━━ Dataset excerpts

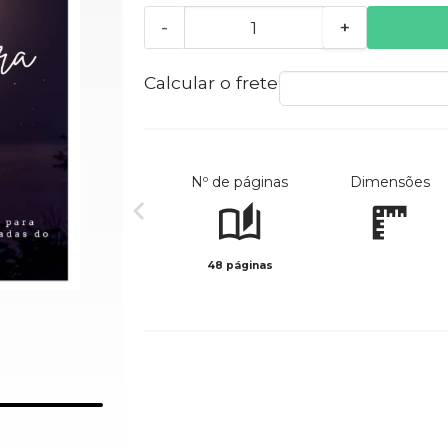
-
+
Calcular o frete
Nº de páginas
Dimensões
48 páginas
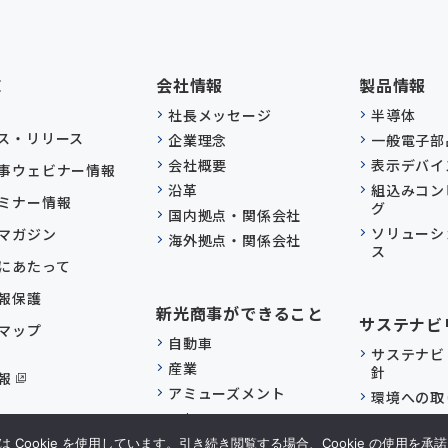
E
会社情報
製品情報
社長メッセージ
半導体
ス・リリース
企業理念
一般電子部
会社概要
表示デバイ
事ウェビナー情報
沿革
組込みコン
ミナー情報
グ
国内拠点・関係会社
ソリューシ
マガジン
海外拠点・関係会社
ス
にあたって
報保護
新光商事ができること
サステナビ
マップ
自動車
サステナビ
産業
針
報
アミューズメント
環境への取
AI/DX
社会への取
EMS/ODM
Cookie を使用しています。引き続き閲覧する場合、Cookie の使用を
ガバナンス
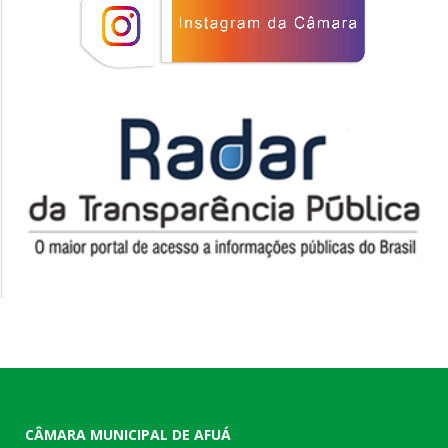
CÂMARA MUNICIPAL DE AFUÁ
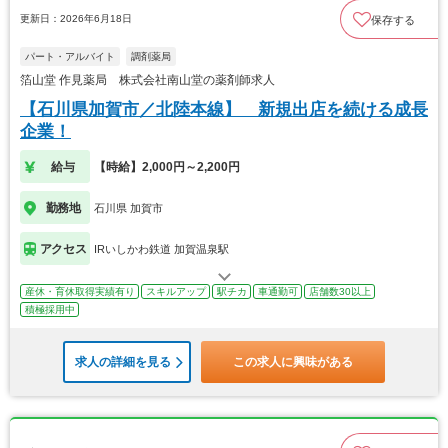
更新日：2026年6月18日
保存する
パート・アルバイト
調剤薬局
箔山堂 作見薬局 株式会社南山堂の薬剤師求人
【石川県加賀市／北陸本線】 新規出店を続ける成長
企業！
給与
【時給】2,000円～2,200円
勤務地
石川県 加賀市
アクセス
IRいしかわ鉄道 加賀温泉駅
産休・育休取得実績有り
スキルアップ
駅チカ
車通勤可
店舗数30以上
積極採用中
求人の詳細を見る
この求人に興味がある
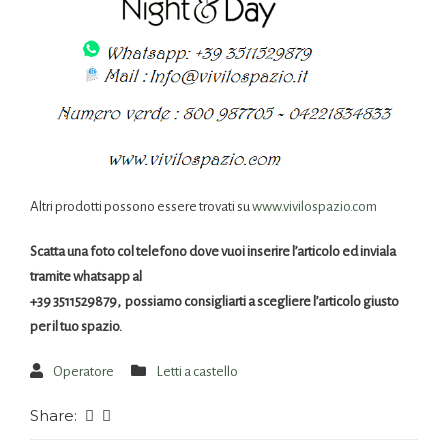
Altri prodotti possono essere trovati su
www.vivilospazio.com
Scatta una foto col telefono dove vuoi inserire l’articolo ed inviala
tramite whatsapp al
+39 3511529879, possiamo consigliarti a scegliere l’articolo giusto
per il tuo spazio.
Operatore
Letti a castello
Share:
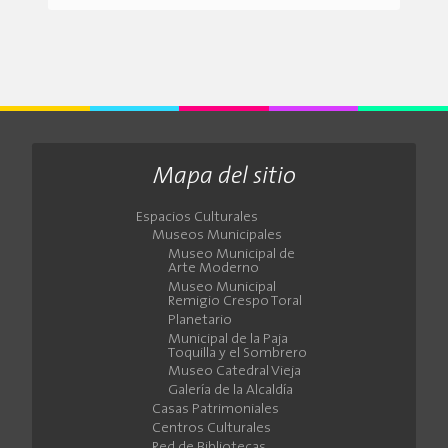
Mapa del sitio
Espacios Culturales
Museos Municipales
Museo Municipal de
Arte Moderno
Museo Municipal
Remigio Crespo Toral
Planetario
Municipal de la Paja
Toquilla y el Sombrero
Museo Catedral Vieja
Galería de la Alcaldía
Casas Patrimoniales
Centros Culturales
Red de Bibliotecas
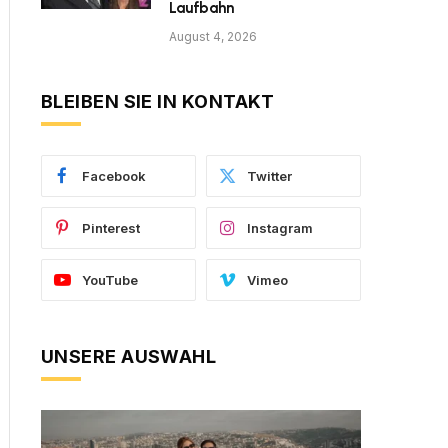
Laufbahn
August 4, 2026
BLEIBEN SIE IN KONTAKT
Facebook
Twitter
Pinterest
Instagram
YouTube
Vimeo
UNSERE AUSWAHL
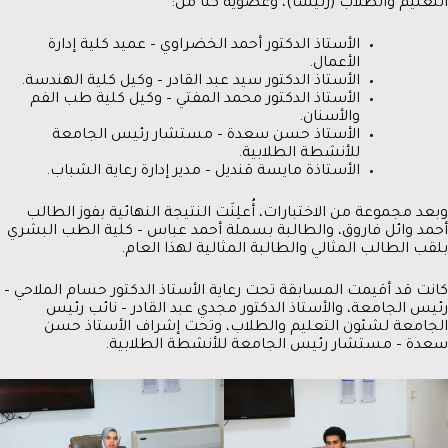
التعليم والطلاب (رئيسًا)، وعضوية كلًا من:
الأستاذ الدكتور أحمد الخضراوي – عميد كلية إدارة
الأعمال.
الأستاذ الدكتور سيد عبد القادر – وكيل كلية الهندسة.
الأستاذ الدكتور محمد المفتي – وكيل كلية طب الفم
والأسنان.
الأستاذ حسن سعدة – مستشار رئيس الجامعة
للأنشطة الطلابية.
الأستاذة مايسة قنديل – مدير إدارة رعاية الشباب.
وبعد مجموعة من الاختبارات، أُعلِنَت النتيجة النهائية بفوز الطالب
أحمد وائل فاروق، والطالبة بسملة أحمد عباس – كلية الطب البشري
بلقب الطالب المثالي والطالبة المثالية لهذا العام.
كانت قد أقيمت المسابقة تحت رعاية الأستاذ الدكتور حسام الملاحي –
رئيس الجامعة، والأستاذ الدكتور مجدي عبد القادر – نائب رئيس
الجامعة لشئون التعليم والطلاب، وتحت إشراف الأستاذ حسن
سعدة – مستشار رئيس الجامعة للأنشطة الطلابية.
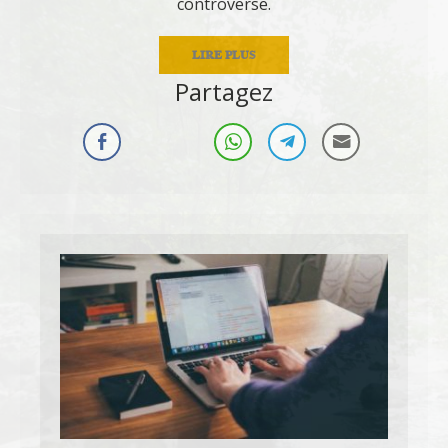
controverse.
LIRE PLUS
Partagez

━━━━

Quote all the lines above word for word, leaving out the pictures.

Response:
-
+
Calcular o frete
Nº de páginas
Dimensões
48 páginas
E
会社情報
製品情報
社長メッセージ
半導体
ス・リリース
企業理念
一般電子部
会社概要
表示デバイ
事ウェビナー情報
沿革
組込みコン
ミナー情報
グ
国内拠点・関係会社
ソリューシ
マガジン
海外拠点・関係会社
ス
にあたって
報保護
新光商事ができること
サステナビ
マップ
自動車
サステナビ
産業
針
報
アミューズメント
環境への取
AI/DX
社会への取
EMS/ODM
Cookie を使用しています。引き続き閲覧する場合、Cookie の使用を
ガバナンス
CÂMARA MUNICIPAL DE AFUÁ
更新日：2026年6月18日
保存する
パート・アルバイト
調剤薬局
箔山堂 作見薬局 株式会社南山堂の薬剤師求人
【石川県加賀市／北陸本線】 新規出店を続ける成長
企業！
給与
【時給】2,000円～2,200円
勤務地
石川県 加賀市
アクセス
IRいしかわ鉄道 加賀温泉駅
産休・育休取得実績有り
スキルアップ
駅チカ
車通勤可
店舗数30以上
積極採用中
求人の詳細を見る
この求人に興味がある
Altri prodotti possono essere trovati su
www.vivilospazio.com
Scatta una foto col telefono dove vuoi inserire l’articolo ed inviala
tramite whatsapp al
+39 3511529879, possiamo consigliarti a scegliere l’articolo giusto
per il tuo spazio.
Operatore
Letti a castello
Share:
Mapa del sitio
Espacios Culturales
Museos Municipales
Museo Municipal de
Arte Moderno
Museo Municipal
Remigio Crespo Toral
Planetario
Municipal de la Paja
Toquilla y el Sombrero
Museo Catedral Vieja
Galería de la Alcaldía
Casas Patrimoniales
Centros Culturales
Red de Bibliotecas
Laufbahn
August 4, 2026
BLEIBEN SIE IN KONTAKT
Facebook
Twitter
Pinterest
Instagram
YouTube
Vimeo
UNSERE AUSWAHL
التعليم والطلاب (رئيسًا)، وعضوية كلًا من:
الأستاذ الدكتور أحمد الخضراوي – عميد كلية إدارة
الأعمال.
الأستاذ الدكتور سيد عبد القادر – وكيل كلية الهندسة.
الأستاذ الدكتور محمد المفتي – وكيل كلية طب الفم
والأسنان.
الأستاذ حسن سعدة – مستشار رئيس الجامعة
للأنشطة الطلابية.
الأستاذة مايسة قنديل – مدير إدارة رعاية الشباب.
وبعد مجموعة من الاختبارات، أُعلِنَت النتيجة النهائية بفوز الطالب
أحمد وائل فاروق، والطالبة بسملة أحمد عباس – كلية الطب البشري
بلقب الطالب المثالي والطالبة المثالية لهذا العام.
كانت قد أقيمت المسابقة تحت رعاية الأستاذ الدكتور حسام الملاحي –
رئيس الجامعة، والأستاذ الدكتور مجدي عبد القادر – نائب رئيس
الجامعة لشئون التعليم والطلاب، وتحت إشراف الأستاذ حسن
سعدة – مستشار رئيس الجامعة للأنشطة الطلابية.
controverse.
LIRE PLUS
Partagez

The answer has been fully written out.